Windows 10 is stealing your bandwidth

The tech press has been full of manufactured outrage and clickbait headlines about supposed invasions of privacy built into Windows 10 by a wicked Microsoft. Most of it falls apart on close examination and turns out to be mundane and uninteresting – I can’t find the energy to be upset that Microsoft collects anonymous information about the way you use Windows to improve it and fix bugs, for example.

But Microsoft’s eagerness to push Windows 10 upgrades is causing it to use poor judgment. It’s not invading your privacy but it might be using your bandwidth inappropriately: first, by downloading gigabytes of Windows 10 setup files to your computer in the background, even if you haven’t requested them or don’t plan to upgrade; and second, by uploading Windows 10 setup files and updates to other computers without asking permission.


You don’t have to do anything. Don’t panic. There’s one setting you should change after upgrading to Windows 10, but otherwise relax. This is just news, not a crisis.

Windows 10 update files are secretly downloaded

A few days ago, The Inquirer reported that Windows 7 users were discovering a hidden folder named $Windows.~BT with 3.5-6Gb of setup files for Windows 10. The curious part was that they were discovered on machines that had NOT opted in to “reserve” a copy of Windows 10 with the intrusive icon in the lower right corner of the taskbar.

When asked, Microsoft confirmed that it was doing this on purpose. Its statement in full: “For individuals who have chosen to receive automatic updates through Windows Update, we help upgradable devices get ready for Windows 10 by downloading the files they’ll need if they decide to upgrade. When the upgrade is ready, the customer will be prompted to install Windows 10 on the device.”

It’s part of the functionality built into KB3035583, the update that created the annoying upgrade icon in the first place. The update was released through the Automatic Update system and was marked as “Important,” which means it was installed automatically as part of a routine Patch Tuesday update several months ago.

It wasn’t understood until Microsoft’s statement last week that the update also downloads the Windows 10 update files and stores them in the hidden folder just in case you decide to upgrade some day. Microsoft acknowledged that it does that for “individuals who have chosen to receive automatic updates through Windows Update” – which is everyone, at Microsoft’s urging and as a best practice to stay secure.

But it means the button to “reserve” a copy of Windows 10 must be completely meaningless. It doesn’t seem to make any difference whether that button was pushed or not, as the Windows 10 update files are downloaded regardless.

You probably don’t have any reason to worry about this but it reflects poor judgment and miserable communication by Microsoft. And it can have harmful effects in at least some cases: there are people with very small hard drives who are upset that the update files are using precious storage space; and there are people with limited bandwidth who are upset that their connection is slowed down by the download. In the worst cases, the download has used up the available bandwidth for people on metered connections.

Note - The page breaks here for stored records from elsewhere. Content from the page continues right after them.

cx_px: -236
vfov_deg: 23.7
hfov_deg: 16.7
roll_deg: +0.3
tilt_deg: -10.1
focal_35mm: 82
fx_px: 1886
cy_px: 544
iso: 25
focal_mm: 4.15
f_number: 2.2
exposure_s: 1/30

This one doesn’t make any sense. If you push the “Reserve” button, you should get the upgrade files in the background. If you don’t push the button, you shouldn’t get the files. The upgrade icon and notices already made Microsoft look overeager, but downloading the files for people who haven’t asked for them crosses the line and makes Microsoft look deceptive and sneaky.

Windows 10 update files are secretly uploaded

After you install Windows 10, your computer begins uploading Windows 10 setup files to other computers on the Internet using technology that closely resembles BitTorrent. “Windows Update Delivery Optimization” turns your computer into part of a peer-to-peer network delivering updates to others. Like torrents, many computers contribute small portions of the updates and the receiving computers assemble them into their final form. It’s anonymous and secure.

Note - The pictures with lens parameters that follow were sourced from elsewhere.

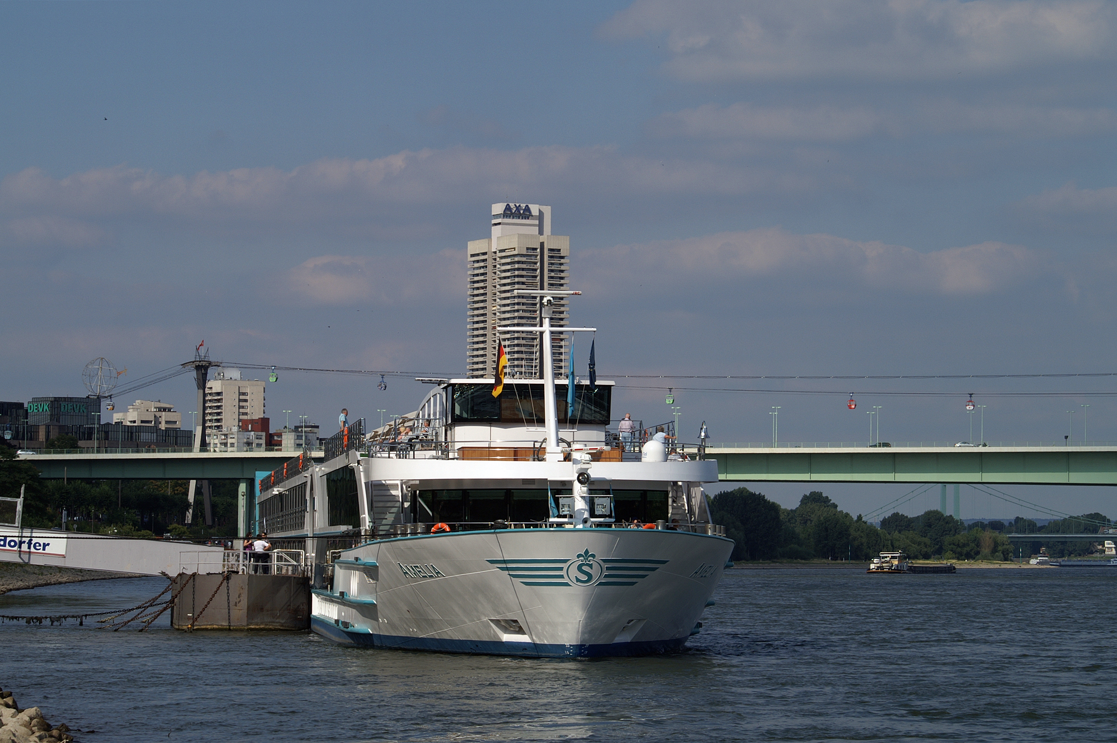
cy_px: 372
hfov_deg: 19.5
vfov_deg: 13.0
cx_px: 558
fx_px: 3255
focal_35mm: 105
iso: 100
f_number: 10
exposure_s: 1/400
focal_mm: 70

It’s also using your Internet connection to help Microsoft by reducing the load on its servers. You weren’t asked about this. It’s turned on by default in Windows 10 Home and Pro, and the setting to turn it off is deeply hidden. It’s not limited to Windows 10 upgrade files; Microsoft will continue using your connection in the future to distribute future updates and apps from the Windows Store.

Microsoft has no business using your upstream bandwidth without your knowledge for something that does not benefit you. If you have lots of bandwidth and choose to help out a worthy cause, that’s great! The worthy cause might be helping Microsoft keep computers up to date, or it might be the search for extraterrestrial intelligence. The choice ought to be yours.

Windows 10 - turn off windows update delivery optimization

I’d suggest limiting the uploads to PCs on your local network, or turning this feature off altogether. Go to Start / Settings / Update & Security / Windows Update and select Advanced Options. Use the toggle to turn Delivery Optimization off. You’ll still get updates and apps from Microsoft normally.

This isn’t a crisis and it doesn’t invade your privacy. It’s just another example of the importance of the setting chosen as the default for an operating system feature. If this was turned off by default and Microsoft encouraged you to turn it on as an act of good will, they would deserve congratulations for ingenuity. Instead they look devious.